**Data supplied**
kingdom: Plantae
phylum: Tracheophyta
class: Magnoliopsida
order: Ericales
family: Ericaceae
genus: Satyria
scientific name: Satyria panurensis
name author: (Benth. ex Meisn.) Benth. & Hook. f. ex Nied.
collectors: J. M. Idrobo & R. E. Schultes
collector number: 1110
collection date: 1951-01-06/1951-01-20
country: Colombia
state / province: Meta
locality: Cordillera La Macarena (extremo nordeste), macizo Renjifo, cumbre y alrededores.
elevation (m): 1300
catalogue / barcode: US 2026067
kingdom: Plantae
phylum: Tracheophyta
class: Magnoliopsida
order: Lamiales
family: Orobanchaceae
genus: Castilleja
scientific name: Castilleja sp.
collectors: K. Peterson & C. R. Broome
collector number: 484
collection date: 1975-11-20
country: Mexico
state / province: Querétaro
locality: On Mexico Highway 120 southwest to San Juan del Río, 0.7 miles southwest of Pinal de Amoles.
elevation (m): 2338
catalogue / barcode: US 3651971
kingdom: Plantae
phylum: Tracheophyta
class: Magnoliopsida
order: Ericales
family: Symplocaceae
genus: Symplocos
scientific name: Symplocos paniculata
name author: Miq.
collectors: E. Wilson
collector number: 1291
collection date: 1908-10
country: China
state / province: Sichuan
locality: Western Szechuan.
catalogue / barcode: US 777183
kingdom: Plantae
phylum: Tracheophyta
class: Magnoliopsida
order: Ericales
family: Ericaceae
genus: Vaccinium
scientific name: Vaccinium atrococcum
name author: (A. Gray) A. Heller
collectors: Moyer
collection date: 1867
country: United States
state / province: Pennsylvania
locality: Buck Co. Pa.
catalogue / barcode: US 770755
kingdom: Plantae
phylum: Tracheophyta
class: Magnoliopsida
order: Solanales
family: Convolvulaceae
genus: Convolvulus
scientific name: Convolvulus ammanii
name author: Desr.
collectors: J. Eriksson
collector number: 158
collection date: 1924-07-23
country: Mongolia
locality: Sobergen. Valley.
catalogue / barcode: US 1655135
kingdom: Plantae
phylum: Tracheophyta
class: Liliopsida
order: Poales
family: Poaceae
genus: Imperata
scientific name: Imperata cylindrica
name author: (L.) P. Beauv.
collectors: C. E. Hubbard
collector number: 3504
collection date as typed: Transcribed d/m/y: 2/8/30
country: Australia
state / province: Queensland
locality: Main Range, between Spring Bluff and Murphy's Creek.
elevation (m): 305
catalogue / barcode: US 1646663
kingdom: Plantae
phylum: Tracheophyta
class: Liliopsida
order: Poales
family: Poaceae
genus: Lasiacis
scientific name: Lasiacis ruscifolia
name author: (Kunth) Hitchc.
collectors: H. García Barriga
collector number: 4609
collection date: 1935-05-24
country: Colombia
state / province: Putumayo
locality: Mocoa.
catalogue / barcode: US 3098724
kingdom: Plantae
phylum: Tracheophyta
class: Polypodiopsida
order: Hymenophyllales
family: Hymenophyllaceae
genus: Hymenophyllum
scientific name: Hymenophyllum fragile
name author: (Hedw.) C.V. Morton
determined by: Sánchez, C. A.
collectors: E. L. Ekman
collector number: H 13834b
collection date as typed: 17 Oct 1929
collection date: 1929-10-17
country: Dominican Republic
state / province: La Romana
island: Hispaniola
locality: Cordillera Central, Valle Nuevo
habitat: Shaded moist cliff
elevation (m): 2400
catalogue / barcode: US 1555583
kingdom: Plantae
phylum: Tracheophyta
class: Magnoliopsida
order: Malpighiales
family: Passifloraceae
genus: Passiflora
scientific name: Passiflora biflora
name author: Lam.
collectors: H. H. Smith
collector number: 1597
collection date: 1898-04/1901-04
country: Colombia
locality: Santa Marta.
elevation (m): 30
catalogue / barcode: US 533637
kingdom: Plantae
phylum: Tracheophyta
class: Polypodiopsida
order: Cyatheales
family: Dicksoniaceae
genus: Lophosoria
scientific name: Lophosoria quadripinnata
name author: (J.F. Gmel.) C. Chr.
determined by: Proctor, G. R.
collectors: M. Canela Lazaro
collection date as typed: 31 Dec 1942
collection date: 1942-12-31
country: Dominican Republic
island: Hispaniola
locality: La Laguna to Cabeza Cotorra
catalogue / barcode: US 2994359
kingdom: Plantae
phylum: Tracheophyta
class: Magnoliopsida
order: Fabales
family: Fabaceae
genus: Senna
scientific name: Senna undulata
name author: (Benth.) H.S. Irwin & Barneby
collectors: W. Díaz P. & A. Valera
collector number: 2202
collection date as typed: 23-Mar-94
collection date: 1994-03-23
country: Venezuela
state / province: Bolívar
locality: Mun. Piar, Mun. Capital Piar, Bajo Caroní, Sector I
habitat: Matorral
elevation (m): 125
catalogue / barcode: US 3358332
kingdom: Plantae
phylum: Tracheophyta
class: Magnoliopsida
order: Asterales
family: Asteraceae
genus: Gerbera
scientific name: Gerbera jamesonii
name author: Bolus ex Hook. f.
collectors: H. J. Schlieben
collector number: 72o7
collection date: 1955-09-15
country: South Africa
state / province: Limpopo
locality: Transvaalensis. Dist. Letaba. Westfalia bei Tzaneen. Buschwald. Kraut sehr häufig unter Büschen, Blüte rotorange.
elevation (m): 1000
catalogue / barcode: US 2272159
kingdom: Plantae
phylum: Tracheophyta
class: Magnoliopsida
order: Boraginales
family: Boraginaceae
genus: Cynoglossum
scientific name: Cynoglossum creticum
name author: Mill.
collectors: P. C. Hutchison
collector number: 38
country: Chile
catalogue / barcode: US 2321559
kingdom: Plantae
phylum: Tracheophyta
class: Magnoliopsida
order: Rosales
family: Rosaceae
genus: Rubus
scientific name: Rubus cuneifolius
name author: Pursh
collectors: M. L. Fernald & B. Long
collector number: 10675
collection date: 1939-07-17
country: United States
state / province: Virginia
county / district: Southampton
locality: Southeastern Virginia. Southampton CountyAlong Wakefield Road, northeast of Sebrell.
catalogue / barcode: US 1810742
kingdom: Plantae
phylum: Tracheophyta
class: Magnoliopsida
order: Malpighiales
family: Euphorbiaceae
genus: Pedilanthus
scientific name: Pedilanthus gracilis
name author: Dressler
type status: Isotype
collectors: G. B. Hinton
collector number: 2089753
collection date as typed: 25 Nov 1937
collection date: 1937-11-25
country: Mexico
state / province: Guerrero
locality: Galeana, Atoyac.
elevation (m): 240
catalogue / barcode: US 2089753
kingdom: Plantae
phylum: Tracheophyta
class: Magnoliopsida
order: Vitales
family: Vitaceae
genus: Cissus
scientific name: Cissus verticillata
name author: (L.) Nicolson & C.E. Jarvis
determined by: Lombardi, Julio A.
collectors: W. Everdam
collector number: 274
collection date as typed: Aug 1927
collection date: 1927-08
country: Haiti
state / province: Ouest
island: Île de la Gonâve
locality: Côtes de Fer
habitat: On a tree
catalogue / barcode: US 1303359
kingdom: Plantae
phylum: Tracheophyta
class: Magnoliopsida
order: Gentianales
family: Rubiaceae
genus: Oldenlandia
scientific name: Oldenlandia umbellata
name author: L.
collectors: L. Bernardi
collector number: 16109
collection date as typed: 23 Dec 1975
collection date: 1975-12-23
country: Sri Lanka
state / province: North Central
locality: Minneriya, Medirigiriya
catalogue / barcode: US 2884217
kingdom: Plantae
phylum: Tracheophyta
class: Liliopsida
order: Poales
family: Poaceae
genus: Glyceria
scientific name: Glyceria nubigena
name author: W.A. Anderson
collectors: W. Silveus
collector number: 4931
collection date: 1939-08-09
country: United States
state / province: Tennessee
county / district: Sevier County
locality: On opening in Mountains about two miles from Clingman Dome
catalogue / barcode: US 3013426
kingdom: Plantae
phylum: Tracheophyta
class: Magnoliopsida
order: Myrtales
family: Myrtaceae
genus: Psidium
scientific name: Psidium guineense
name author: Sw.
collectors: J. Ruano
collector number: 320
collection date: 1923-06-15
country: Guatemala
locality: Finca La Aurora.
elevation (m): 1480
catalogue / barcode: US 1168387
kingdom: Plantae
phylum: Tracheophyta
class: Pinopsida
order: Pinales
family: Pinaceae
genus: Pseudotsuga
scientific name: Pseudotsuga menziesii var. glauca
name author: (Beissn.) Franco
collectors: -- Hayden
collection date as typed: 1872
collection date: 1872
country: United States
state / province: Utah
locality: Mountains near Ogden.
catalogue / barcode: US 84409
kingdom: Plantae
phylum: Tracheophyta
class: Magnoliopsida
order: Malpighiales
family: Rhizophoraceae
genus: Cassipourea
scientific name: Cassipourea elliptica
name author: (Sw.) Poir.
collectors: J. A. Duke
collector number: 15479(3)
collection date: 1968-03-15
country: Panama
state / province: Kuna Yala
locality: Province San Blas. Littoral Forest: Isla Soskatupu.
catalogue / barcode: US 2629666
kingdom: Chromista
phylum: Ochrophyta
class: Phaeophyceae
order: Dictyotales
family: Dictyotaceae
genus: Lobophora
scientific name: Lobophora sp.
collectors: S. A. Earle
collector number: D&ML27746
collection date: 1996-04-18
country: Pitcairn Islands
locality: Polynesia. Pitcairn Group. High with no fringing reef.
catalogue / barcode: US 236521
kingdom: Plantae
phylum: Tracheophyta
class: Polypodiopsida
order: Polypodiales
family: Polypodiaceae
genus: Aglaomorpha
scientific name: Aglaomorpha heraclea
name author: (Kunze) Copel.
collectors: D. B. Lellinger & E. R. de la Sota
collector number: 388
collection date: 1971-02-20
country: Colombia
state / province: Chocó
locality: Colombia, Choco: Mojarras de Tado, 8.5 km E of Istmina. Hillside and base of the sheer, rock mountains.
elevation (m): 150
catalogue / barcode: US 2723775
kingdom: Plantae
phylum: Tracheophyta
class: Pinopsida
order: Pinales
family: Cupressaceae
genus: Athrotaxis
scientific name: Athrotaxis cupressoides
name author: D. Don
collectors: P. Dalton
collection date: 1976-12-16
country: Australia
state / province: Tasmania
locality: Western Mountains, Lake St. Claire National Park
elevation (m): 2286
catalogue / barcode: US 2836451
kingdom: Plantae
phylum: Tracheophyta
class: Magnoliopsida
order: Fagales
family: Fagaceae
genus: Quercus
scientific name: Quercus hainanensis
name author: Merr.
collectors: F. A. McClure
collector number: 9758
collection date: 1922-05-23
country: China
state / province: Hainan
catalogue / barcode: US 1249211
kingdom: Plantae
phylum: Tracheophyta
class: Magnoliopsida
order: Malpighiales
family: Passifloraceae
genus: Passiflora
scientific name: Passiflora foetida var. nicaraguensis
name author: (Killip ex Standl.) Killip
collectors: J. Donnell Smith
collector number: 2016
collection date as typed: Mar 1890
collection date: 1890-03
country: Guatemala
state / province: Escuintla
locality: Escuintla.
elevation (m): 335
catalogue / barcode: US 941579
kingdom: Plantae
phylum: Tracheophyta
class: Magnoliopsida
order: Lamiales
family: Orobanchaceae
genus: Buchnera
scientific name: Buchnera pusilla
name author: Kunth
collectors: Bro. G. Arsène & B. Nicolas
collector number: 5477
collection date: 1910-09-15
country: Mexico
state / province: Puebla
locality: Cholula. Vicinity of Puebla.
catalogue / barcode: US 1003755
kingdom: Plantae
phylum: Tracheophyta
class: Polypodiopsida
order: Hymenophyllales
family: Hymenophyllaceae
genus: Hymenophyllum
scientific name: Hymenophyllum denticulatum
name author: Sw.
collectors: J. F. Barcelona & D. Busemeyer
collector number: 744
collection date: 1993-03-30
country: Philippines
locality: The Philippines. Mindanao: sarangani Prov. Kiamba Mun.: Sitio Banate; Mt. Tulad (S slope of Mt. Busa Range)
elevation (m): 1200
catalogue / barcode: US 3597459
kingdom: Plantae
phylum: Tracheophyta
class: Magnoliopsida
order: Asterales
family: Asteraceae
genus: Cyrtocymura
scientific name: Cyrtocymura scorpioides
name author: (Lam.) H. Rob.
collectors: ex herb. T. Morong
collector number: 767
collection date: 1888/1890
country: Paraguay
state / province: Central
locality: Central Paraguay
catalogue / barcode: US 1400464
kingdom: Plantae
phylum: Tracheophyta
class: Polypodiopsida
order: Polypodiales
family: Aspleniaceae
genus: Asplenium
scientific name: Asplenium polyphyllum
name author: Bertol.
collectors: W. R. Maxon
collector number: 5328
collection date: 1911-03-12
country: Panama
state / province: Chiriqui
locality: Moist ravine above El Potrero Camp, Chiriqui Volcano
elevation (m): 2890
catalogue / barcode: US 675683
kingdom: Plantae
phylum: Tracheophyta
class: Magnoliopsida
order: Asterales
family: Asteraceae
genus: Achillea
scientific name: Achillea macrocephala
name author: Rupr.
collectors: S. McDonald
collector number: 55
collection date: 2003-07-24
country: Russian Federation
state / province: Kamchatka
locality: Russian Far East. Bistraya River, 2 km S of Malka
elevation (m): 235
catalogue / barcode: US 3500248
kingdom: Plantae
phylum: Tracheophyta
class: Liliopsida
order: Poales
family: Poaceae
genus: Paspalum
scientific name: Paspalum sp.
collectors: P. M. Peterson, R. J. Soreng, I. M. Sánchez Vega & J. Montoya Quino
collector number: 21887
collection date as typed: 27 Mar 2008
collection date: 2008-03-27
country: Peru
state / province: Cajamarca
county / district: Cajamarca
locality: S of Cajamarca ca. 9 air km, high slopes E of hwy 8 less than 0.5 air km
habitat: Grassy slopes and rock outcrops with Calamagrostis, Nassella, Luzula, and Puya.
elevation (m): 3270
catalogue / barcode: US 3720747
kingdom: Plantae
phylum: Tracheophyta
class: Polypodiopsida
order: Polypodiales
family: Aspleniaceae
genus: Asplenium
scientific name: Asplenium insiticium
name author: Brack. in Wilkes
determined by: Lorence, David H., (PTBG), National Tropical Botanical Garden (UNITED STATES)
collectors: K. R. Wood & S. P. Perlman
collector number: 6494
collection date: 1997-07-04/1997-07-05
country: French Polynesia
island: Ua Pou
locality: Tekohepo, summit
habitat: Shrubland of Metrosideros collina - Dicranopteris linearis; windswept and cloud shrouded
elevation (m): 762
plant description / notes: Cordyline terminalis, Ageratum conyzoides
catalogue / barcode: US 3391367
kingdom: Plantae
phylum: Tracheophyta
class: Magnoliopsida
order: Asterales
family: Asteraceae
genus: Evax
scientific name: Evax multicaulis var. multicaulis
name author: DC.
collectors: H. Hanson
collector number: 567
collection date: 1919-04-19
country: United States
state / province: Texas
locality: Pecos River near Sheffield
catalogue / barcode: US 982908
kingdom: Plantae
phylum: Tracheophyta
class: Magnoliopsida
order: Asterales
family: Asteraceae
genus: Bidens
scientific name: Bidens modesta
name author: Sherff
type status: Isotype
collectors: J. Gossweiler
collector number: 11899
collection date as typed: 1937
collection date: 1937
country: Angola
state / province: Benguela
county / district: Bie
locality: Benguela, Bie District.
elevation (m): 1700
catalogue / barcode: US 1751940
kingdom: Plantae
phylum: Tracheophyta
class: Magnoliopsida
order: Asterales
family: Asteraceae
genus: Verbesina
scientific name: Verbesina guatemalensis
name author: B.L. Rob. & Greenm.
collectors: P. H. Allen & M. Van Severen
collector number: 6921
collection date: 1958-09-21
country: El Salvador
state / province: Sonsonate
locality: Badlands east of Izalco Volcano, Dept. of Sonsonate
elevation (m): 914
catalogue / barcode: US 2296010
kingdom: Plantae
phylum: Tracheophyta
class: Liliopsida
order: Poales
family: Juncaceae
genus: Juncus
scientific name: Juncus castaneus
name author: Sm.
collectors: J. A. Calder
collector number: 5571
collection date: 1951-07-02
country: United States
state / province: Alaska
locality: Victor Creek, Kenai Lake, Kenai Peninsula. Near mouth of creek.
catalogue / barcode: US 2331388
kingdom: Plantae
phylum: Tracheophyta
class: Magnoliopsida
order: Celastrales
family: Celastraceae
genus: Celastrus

**What you are asked to do**
Update the listing from the line with "elevation (m): 914" through the end of the listing by changing "catalogue" to "catalog" and leaving everything else as it is.

**Full output**
elevation (m): 914
catalog / barcode: US 2296010
kingdom: Plantae
phylum: Tracheophyta
class: Liliopsida
order: Poales
family: Juncaceae
genus: Juncus
scientific name: Juncus castaneus
name author: Sm.
collectors: J. A. Calder
collector number: 5571
collection date: 1951-07-02
country: United States
state / province: Alaska
locality: Victor Creek, Kenai Lake, Kenai Peninsula. Near mouth of creek.
catalog / barcode: US 2331388
kingdom: Plantae
phylum: Tracheophyta
class: Magnoliopsida
order: Celastrales
family: Celastraceae
genus: Celastrus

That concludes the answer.